Commenting on it, CEO Saylor said, “Establishing a USD Reserve to complement our BTC Reserve marks the next step in our evolution, and we believe it will better position us to navigate short-term market volatility while delivering on our vision of being the world’s leading issuer of Digital Credit”.
Strategy is the world’s first and largest Bitcoin Treasury Company. The treasury strategy is designed to provide investors with varying degrees of economic exposure to Bitcoin by offering a range of securities, including equity and fixed-income instruments.
CEO Phong Le acknowledged that the company may consider selling Bitcoin if its stock falls below 1x modified Net Asset Value and external capital cannot be raised. With mNAV having dipped to 0.95 in November 2024, the scenario is no longer theoretical.

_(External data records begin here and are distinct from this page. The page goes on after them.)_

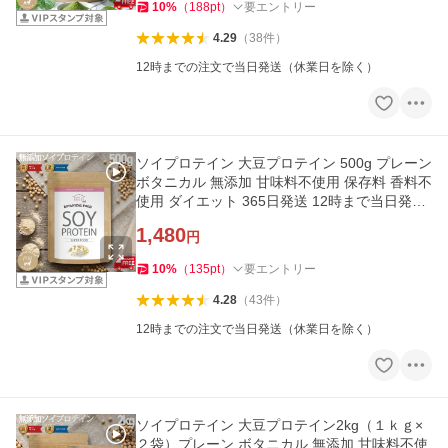
10
%
（
188
pt
）
要エントリー
4.29
（
38
件
）
12時までの注文で当日発送（休業日を除く）
ソイプロテイン 大豆プロテイン 500g プレーン
ボタニカル 無添加 甘味料不使用 保存料 香料不
使用 ダイエット 365日発送 12時まで当日発送
爆買
1,480
円
10
%
（
135
pt
）
要エントリー
4.28
（
43
件
）
12時までの注文で当日発送（休業日を除く）
ソイプロテイン 大豆プロテイン2kg（１ｋｇ×
２袋）プレーン ボタニカル 無添加 甘味料不使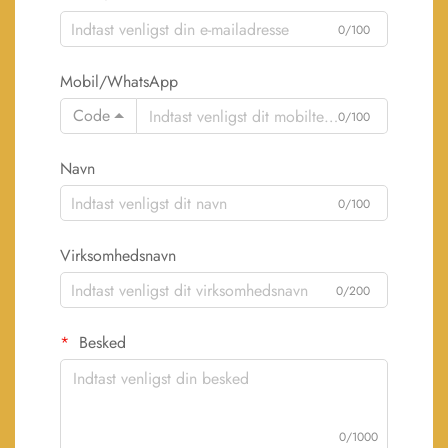
0/100
Mobil/WhatsApp
Code
0/100
Navn
0/100
Virksomhedsnavn
0/200
Besked
0/1000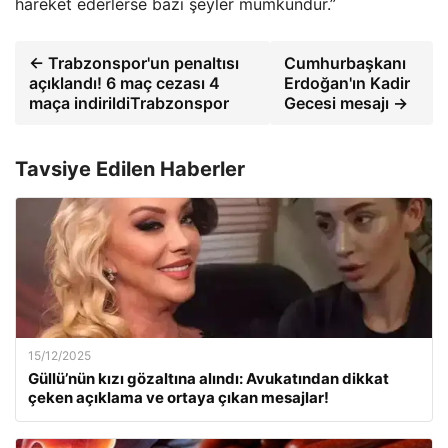
hareket ederlerse bazı şeyler mümkündür.”
← Trabzonspor'un penaltısı
Cumhurbaşkanı
açıklandı! 6 maç cezası 4
Erdoğan'ın Kadir
maça indirildiTrabzonspor
Gecesi mesajı →
Tavsiye Edilen Haberler
15/12/2025
Güllü’nün kızı gözaltına alındı: Avukatından dikkat
çeken açıklama ve ortaya çıkan mesajlar!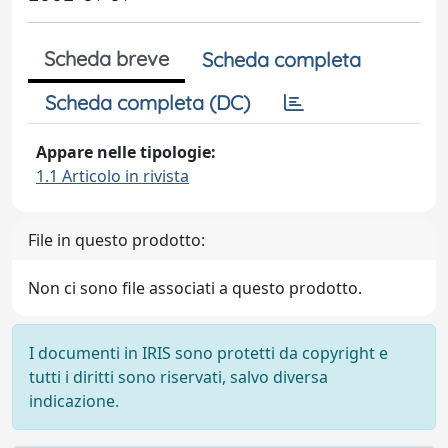
Scheda breve
Scheda completa
Scheda completa (DC)
Appare nelle tipologie:
1.1 Articolo in rivista
File in questo prodotto:
Non ci sono file associati a questo prodotto.
I documenti in IRIS sono protetti da copyright e
tutti i diritti sono riservati, salvo diversa
indicazione.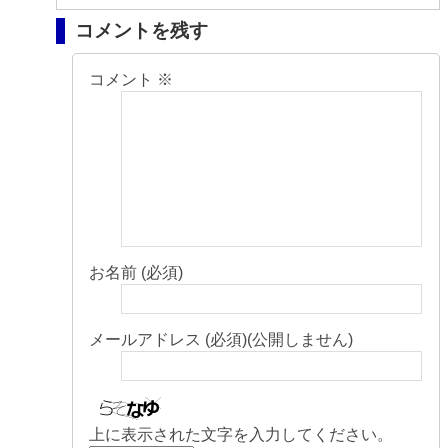
コメントを残す
コメント
※
お名前 (必須)
メールアドレス (必須)(公開しません)
上に表示された文字を入力してください。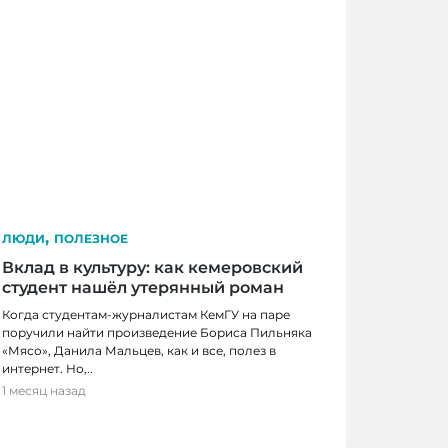
,
ЛЮДИ
ПОЛЕЗНОЕ
Вклад в культуру: как кемеровский
студент нашёл утерянный роман
Когда студентам-журналистам КемГУ на паре
поручили найти произведение Бориса Пильняка
«Мясо», Данила Мальцев, как и все, полез в
интернет. Но,..
1 месяц назад
мест для банного отдыха в Кемерове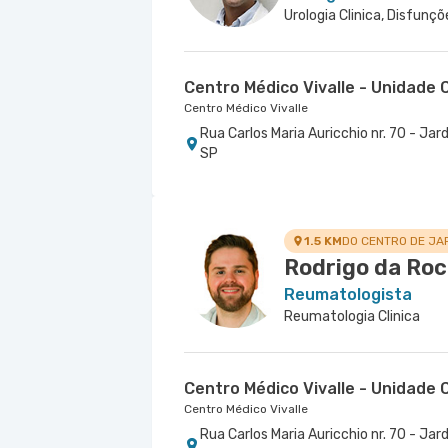
Centro Médico Vivalle - Unidade C
Centro Médico Vivalle
Rua Carlos Maria Auricchio nr. 70 - J
SP
1.5 KM
DO CENTRO DE JA
Rodrigo da Ro
Reumatologista
Reumatologia Clinica
Centro Médico Vivalle - Unidade C
Centro Médico Vivalle
Rua Carlos Maria Auricchio nr. 70 - J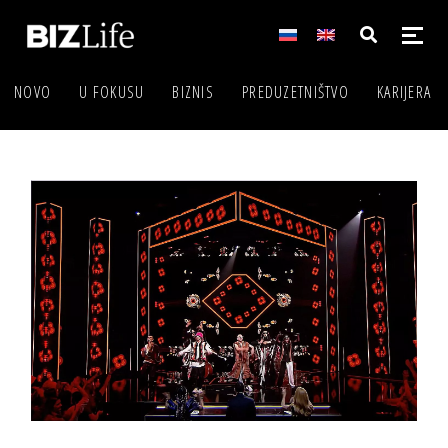
NOVO
U FOKUSU
BIZNIS
PREDUZETNIŠTVO
KARIJERA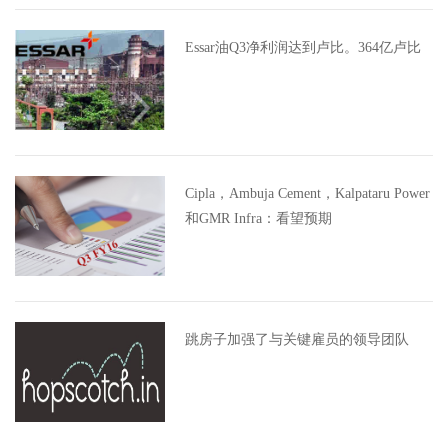
Essar油Q3净利润达到卢比。364亿卢比
Cipla，Ambuja Cement，Kalpataru Power
和GMR Infra：看望预期
跳房子加强了与关键雇员的领导团队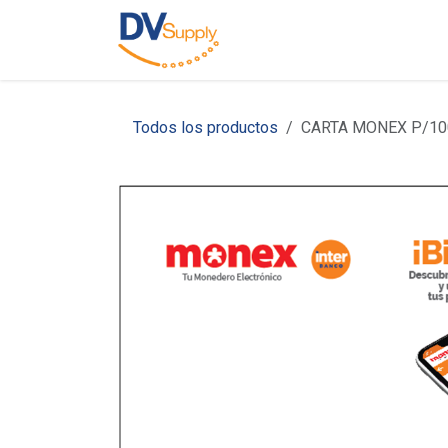
Ir al contenido
Inicio
Nosotros
C
Todos los productos
CARTA MONEX P/10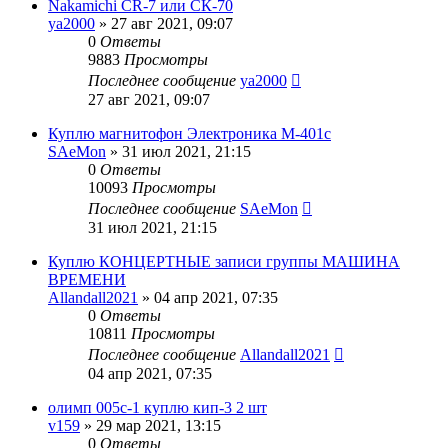
Nakamichi CR-7 или СК-70
ya2000
»
27 авг 2021, 09:07
0
Ответы
9883
Просмотры
Последнее сообщение
ya2000
27 авг 2021, 09:07
Куплю магнитофон Электроника М-401с
SAeMon
»
31 июл 2021, 21:15
0
Ответы
10093
Просмотры
Последнее сообщение
SAeMon
31 июл 2021, 21:15
Куплю КОНЦЕРТНЫЕ записи группы МАШИНА
ВРЕМЕНИ
Allandall2021
»
04 апр 2021, 07:35
0
Ответы
10811
Просмотры
Последнее сообщение
Allandall2021
04 апр 2021, 07:35
олимп 005с-1 куплю кип-3 2 шт
v159
»
29 мар 2021, 13:15
0
Ответы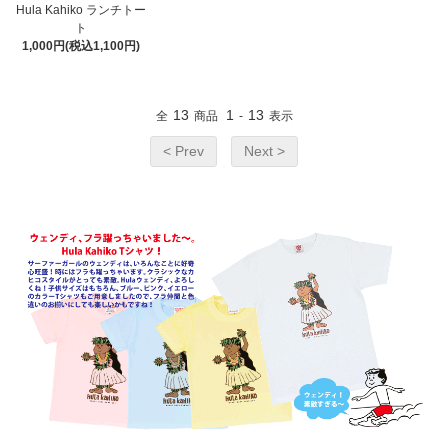
Hula Kahiko ランチトー
ト
1,000円(税込1,100円)
13
1
13
全
商品
-
表示
< Prev
Next >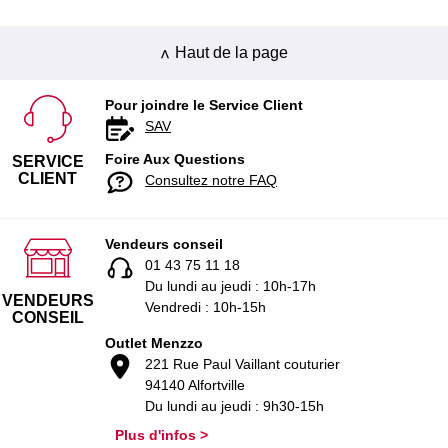
Haut de la page
Pour joindre le Service Client
SAV
Foire Aux Questions
SERVICE
CLIENT
Consultez notre FAQ
Vendeurs conseil
01 43 75 11 18
Du lundi au jeudi : 10h-17h
VENDEURS
Vendredi : 10h-15h
CONSEIL
Outlet Menzzo
221 Rue Paul Vaillant couturier
94140 Alfortville
Du lundi au jeudi : 9h30-15h
Plus d'infos >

This marks a notable departure from the firm’s earlier “never sell” philosophy. Rising annual dividend obligations estimated between $750 million and $800 million—are forcing a reassessment of liquidity options. As a result, MicroStrategy’s role in the market is increasingly being compared to that of a leveraged Bitcoin ETF. Meanwhile, the company’s stock has dropped more than 60% from its peak, raising questions about how sustainable aggressive accumulation will be during high-volatility periods.
Outlook
Despite the sudden rally in the price of Bitcoin, overall market sentiment has remained cautious. The Fear and Greed Index continued to signal anxiety, even though trader positioning leaned bullish.
The contrast between fearful sentiment indicators and bullish trader positioning highlighted the market’s current psychological divide: fear persists, yet many traders are willing to bet on momentum, especially when triggered by influential Bitcoin holders.
Meanwhile, former BitMEX CEO Arthur Hayes, has noted that Bitcoin is poised for lift-off as key bullish catalysts kick in.